-- start of DATA SHOWN --

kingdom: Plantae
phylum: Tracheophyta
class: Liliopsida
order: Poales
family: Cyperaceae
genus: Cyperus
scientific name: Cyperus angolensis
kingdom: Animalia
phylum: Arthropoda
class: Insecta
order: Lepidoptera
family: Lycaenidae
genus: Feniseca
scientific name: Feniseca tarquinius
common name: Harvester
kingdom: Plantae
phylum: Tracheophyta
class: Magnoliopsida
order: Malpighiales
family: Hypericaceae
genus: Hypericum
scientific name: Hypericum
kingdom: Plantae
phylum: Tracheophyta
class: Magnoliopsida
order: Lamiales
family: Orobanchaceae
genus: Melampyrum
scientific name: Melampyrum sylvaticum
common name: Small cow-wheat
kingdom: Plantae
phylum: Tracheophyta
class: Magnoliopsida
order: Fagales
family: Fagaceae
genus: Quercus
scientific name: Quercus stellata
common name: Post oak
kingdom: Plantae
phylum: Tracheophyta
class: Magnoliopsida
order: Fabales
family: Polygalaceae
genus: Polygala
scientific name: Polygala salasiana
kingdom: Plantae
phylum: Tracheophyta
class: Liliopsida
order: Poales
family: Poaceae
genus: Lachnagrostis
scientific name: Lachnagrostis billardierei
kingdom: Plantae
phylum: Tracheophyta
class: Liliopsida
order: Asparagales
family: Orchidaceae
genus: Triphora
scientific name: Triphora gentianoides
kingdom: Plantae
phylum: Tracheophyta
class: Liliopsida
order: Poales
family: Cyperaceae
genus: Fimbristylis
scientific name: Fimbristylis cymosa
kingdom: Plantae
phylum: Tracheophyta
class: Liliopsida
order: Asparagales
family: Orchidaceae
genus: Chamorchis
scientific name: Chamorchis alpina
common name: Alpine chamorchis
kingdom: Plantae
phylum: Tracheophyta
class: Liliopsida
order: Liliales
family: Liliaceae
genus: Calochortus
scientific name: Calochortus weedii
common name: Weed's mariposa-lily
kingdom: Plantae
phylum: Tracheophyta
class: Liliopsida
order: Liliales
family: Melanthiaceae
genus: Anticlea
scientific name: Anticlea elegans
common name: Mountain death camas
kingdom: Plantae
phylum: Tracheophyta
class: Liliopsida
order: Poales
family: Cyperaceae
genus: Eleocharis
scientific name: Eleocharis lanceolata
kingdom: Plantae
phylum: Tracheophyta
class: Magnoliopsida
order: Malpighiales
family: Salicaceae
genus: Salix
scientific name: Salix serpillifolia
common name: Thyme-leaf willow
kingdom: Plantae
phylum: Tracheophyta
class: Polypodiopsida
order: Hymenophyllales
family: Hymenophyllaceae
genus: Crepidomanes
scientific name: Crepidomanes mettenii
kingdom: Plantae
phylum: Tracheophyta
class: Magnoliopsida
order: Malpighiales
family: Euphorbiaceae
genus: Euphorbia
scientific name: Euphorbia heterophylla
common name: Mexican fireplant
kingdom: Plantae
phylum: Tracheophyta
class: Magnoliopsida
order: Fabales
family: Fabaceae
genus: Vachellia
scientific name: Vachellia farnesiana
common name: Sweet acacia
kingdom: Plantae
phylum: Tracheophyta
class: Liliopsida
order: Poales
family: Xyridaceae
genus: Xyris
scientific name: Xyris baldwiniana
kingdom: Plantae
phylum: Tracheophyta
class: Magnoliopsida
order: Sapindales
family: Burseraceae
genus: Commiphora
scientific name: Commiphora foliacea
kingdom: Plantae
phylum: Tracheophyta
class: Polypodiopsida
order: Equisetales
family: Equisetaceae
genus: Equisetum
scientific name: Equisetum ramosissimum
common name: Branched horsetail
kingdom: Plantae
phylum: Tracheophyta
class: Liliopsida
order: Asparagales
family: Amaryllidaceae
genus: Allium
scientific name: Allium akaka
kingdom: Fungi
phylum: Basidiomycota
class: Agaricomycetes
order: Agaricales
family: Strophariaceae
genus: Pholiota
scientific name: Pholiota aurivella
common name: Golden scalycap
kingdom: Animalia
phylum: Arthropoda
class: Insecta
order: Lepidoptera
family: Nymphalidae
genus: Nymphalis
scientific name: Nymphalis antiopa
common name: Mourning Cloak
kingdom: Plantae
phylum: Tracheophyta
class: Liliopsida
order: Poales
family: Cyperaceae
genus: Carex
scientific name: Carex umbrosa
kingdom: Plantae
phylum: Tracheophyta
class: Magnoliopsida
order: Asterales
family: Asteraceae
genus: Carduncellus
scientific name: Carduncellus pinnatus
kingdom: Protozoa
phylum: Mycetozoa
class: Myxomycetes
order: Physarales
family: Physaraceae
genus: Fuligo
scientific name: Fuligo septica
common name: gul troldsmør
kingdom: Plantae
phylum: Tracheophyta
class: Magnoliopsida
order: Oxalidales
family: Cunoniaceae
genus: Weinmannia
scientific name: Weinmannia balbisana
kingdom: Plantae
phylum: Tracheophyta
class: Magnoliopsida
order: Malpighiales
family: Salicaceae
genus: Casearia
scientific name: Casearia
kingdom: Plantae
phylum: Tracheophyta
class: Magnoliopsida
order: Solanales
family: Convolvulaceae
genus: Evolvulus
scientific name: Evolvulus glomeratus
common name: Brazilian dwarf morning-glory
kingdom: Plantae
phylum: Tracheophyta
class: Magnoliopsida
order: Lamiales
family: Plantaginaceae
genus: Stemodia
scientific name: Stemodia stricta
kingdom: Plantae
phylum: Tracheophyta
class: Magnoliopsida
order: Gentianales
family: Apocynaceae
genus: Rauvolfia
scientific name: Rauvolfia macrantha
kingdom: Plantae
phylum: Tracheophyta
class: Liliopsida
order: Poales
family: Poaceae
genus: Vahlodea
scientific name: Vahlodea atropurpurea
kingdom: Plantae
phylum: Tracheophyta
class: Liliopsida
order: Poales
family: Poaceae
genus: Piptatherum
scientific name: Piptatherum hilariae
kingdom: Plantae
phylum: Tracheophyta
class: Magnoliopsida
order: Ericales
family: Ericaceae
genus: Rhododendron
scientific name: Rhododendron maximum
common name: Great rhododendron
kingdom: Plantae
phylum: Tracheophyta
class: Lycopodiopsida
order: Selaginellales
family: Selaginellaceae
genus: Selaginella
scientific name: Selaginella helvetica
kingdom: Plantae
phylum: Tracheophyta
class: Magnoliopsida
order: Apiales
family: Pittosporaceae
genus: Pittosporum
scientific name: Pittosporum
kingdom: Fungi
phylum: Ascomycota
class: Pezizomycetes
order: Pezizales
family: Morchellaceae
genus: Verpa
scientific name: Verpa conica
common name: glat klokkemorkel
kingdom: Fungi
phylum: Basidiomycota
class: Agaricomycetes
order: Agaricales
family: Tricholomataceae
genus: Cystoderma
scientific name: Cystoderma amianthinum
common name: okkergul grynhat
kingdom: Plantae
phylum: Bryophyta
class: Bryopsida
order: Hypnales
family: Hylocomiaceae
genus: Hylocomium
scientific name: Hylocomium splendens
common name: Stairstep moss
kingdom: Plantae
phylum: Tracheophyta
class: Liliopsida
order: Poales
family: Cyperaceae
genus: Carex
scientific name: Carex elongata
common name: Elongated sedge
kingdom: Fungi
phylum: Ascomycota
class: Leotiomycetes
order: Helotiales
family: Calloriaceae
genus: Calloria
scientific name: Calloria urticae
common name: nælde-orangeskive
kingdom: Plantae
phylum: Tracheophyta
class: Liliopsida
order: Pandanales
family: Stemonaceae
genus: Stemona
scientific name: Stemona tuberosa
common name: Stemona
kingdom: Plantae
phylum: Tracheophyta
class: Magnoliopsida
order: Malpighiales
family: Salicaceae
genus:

-- end of DATA SHOWN --

> **WRITTEN INSTRUCTION**:
Rewrite every line of the listing above, replacing "scientific name" with "species" and leaving everything else the same.

> **RESULT OF THE EXERCISE**:
kingdom: Plantae
phylum: Tracheophyta
class: Liliopsida
order: Poales
family: Cyperaceae
genus: Cyperus
species: Cyperus angolensis
kingdom: Animalia
phylum: Arthropoda
class: Insecta
order: Lepidoptera
family: Lycaenidae
genus: Feniseca
species: Feniseca tarquinius
common name: Harvester
kingdom: Plantae
phylum: Tracheophyta
class: Magnoliopsida
order: Malpighiales
family: Hypericaceae
genus: Hypericum
species: Hypericum
kingdom: Plantae
phylum: Tracheophyta
class: Magnoliopsida
order: Lamiales
family: Orobanchaceae
genus: Melampyrum
species: Melampyrum sylvaticum
common name: Small cow-wheat
kingdom: Plantae
phylum: Tracheophyta
class: Magnoliopsida
order: Fagales
family: Fagaceae
genus: Quercus
species: Quercus stellata
common name: Post oak
kingdom: Plantae
phylum: Tracheophyta
class: Magnoliopsida
order: Fabales
family: Polygalaceae
genus: Polygala
species: Polygala salasiana
kingdom: Plantae
phylum: Tracheophyta
class: Liliopsida
order: Poales
family: Poaceae
genus: Lachnagrostis
species: Lachnagrostis billardierei
kingdom: Plantae
phylum: Tracheophyta
class: Liliopsida
order: Asparagales
family: Orchidaceae
genus: Triphora
species: Triphora gentianoides
kingdom: Plantae
phylum: Tracheophyta
class: Liliopsida
order: Poales
family: Cyperaceae
genus: Fimbristylis
species: Fimbristylis cymosa
kingdom: Plantae
phylum: Tracheophyta
class: Liliopsida
order: Asparagales
family: Orchidaceae
genus: Chamorchis
species: Chamorchis alpina
common name: Alpine chamorchis
kingdom: Plantae
phylum: Tracheophyta
class: Liliopsida
order: Liliales
family: Liliaceae
genus: Calochortus
species: Calochortus weedii
common name: Weed's mariposa-lily
kingdom: Plantae
phylum: Tracheophyta
class: Liliopsida
order: Liliales
family: Melanthiaceae
genus: Anticlea
species: Anticlea elegans
common name: Mountain death camas
kingdom: Plantae
phylum: Tracheophyta
class: Liliopsida
order: Poales
family: Cyperaceae
genus: Eleocharis
species: Eleocharis lanceolata
kingdom: Plantae
phylum: Tracheophyta
class: Magnoliopsida
order: Malpighiales
family: Salicaceae
genus: Salix
species: Salix serpillifolia
common name: Thyme-leaf willow
kingdom: Plantae
phylum: Tracheophyta
class: Polypodiopsida
order: Hymenophyllales
family: Hymenophyllaceae
genus: Crepidomanes
species: Crepidomanes mettenii
kingdom: Plantae
phylum: Tracheophyta
class: Magnoliopsida
order: Malpighiales
family: Euphorbiaceae
genus: Euphorbia
species: Euphorbia heterophylla
common name: Mexican fireplant
kingdom: Plantae
phylum: Tracheophyta
class: Magnoliopsida
order: Fabales
family: Fabaceae
genus: Vachellia
species: Vachellia farnesiana
common name: Sweet acacia
kingdom: Plantae
phylum: Tracheophyta
class: Liliopsida
order: Poales
family: Xyridaceae
genus: Xyris
species: Xyris baldwiniana
kingdom: Plantae
phylum: Tracheophyta
class: Magnoliopsida
order: Sapindales
family: Burseraceae
genus: Commiphora
species: Commiphora foliacea
kingdom: Plantae
phylum: Tracheophyta
class: Polypodiopsida
order: Equisetales
family: Equisetaceae
genus: Equisetum
species: Equisetum ramosissimum
common name: Branched horsetail
kingdom: Plantae
phylum: Tracheophyta
class: Liliopsida
order: Asparagales
family: Amaryllidaceae
genus: Allium
species: Allium akaka
kingdom: Fungi
phylum: Basidiomycota
class: Agaricomycetes
order: Agaricales
family: Strophariaceae
genus: Pholiota
species: Pholiota aurivella
common name: Golden scalycap
kingdom: Animalia
phylum: Arthropoda
class: Insecta
order: Lepidoptera
family: Nymphalidae
genus: Nymphalis
species: Nymphalis antiopa
common name: Mourning Cloak
kingdom: Plantae
phylum: Tracheophyta
class: Liliopsida
order: Poales
family: Cyperaceae
genus: Carex
species: Carex umbrosa
kingdom: Plantae
phylum: Tracheophyta
class: Magnoliopsida
order: Asterales
family: Asteraceae
genus: Carduncellus
species: Carduncellus pinnatus
kingdom: Protozoa
phylum: Mycetozoa
class: Myxomycetes
order: Physarales
family: Physaraceae
genus: Fuligo
species: Fuligo septica
common name: gul troldsmør
kingdom: Plantae
phylum: Tracheophyta
class: Magnoliopsida
order: Oxalidales
family: Cunoniaceae
genus: Weinmannia
species: Weinmannia balbisana
kingdom: Plantae
phylum: Tracheophyta
class: Magnoliopsida
order: Malpighiales
family: Salicaceae
genus: Casearia
species: Casearia
kingdom: Plantae
phylum: Tracheophyta
class: Magnoliopsida
order: Solanales
family: Convolvulaceae
genus: Evolvulus
species: Evolvulus glomeratus
common name: Brazilian dwarf morning-glory
kingdom: Plantae
phylum: Tracheophyta
class: Magnoliopsida
order: Lamiales
family: Plantaginaceae
genus: Stemodia
species: Stemodia stricta
kingdom: Plantae
phylum: Tracheophyta
class: Magnoliopsida
order: Gentianales
family: Apocynaceae
genus: Rauvolfia
species: Rauvolfia macrantha
kingdom: Plantae
phylum: Tracheophyta
class: Liliopsida
order: Poales
family: Poaceae
genus: Vahlodea
species: Vahlodea atropurpurea
kingdom: Plantae
phylum: Tracheophyta
class: Liliopsida
order: Poales
family: Poaceae
genus: Piptatherum
species: Piptatherum hilariae
kingdom: Plantae
phylum: Tracheophyta
class: Magnoliopsida
order: Ericales
family: Ericaceae
genus: Rhododendron
species: Rhododendron maximum
common name: Great rhododendron
kingdom: Plantae
phylum: Tracheophyta
class: Lycopodiopsida
order: Selaginellales
family: Selaginellaceae
genus: Selaginella
species: Selaginella helvetica
kingdom: Plantae
phylum: Tracheophyta
class: Magnoliopsida
order: Apiales
family: Pittosporaceae
genus: Pittosporum
species: Pittosporum
kingdom: Fungi
phylum: Ascomycota
class: Pezizomycetes
order: Pezizales
family: Morchellaceae
genus: Verpa
species: Verpa conica
common name: glat klokkemorkel
kingdom: Fungi
phylum: Basidiomycota
class: Agaricomycetes
order: Agaricales
family: Tricholomataceae
genus: Cystoderma
species: Cystoderma amianthinum
common name: okkergul grynhat
kingdom: Plantae
phylum: Bryophyta
class: Bryopsida
order: Hypnales
family: Hylocomiaceae
genus: Hylocomium
species: Hylocomium splendens
common name: Stairstep moss
kingdom: Plantae
phylum: Tracheophyta
class: Liliopsida
order: Poales
family: Cyperaceae
genus: Carex
species: Carex elongata
common name: Elongated sedge
kingdom: Fungi
phylum: Ascomycota
class: Leotiomycetes
order: Helotiales
family: Calloriaceae
genus: Calloria
species: Calloria urticae
common name: nælde-orangeskive
kingdom: Plantae
phylum: Tracheophyta
class: Liliopsida
order: Pandanales
family: Stemonaceae
genus: Stemona
species: Stemona tuberosa
common name: Stemona
kingdom: Plantae
phylum: Tracheophyta
class: Magnoliopsida
order: Malpighiales
family: Salicaceae
genus:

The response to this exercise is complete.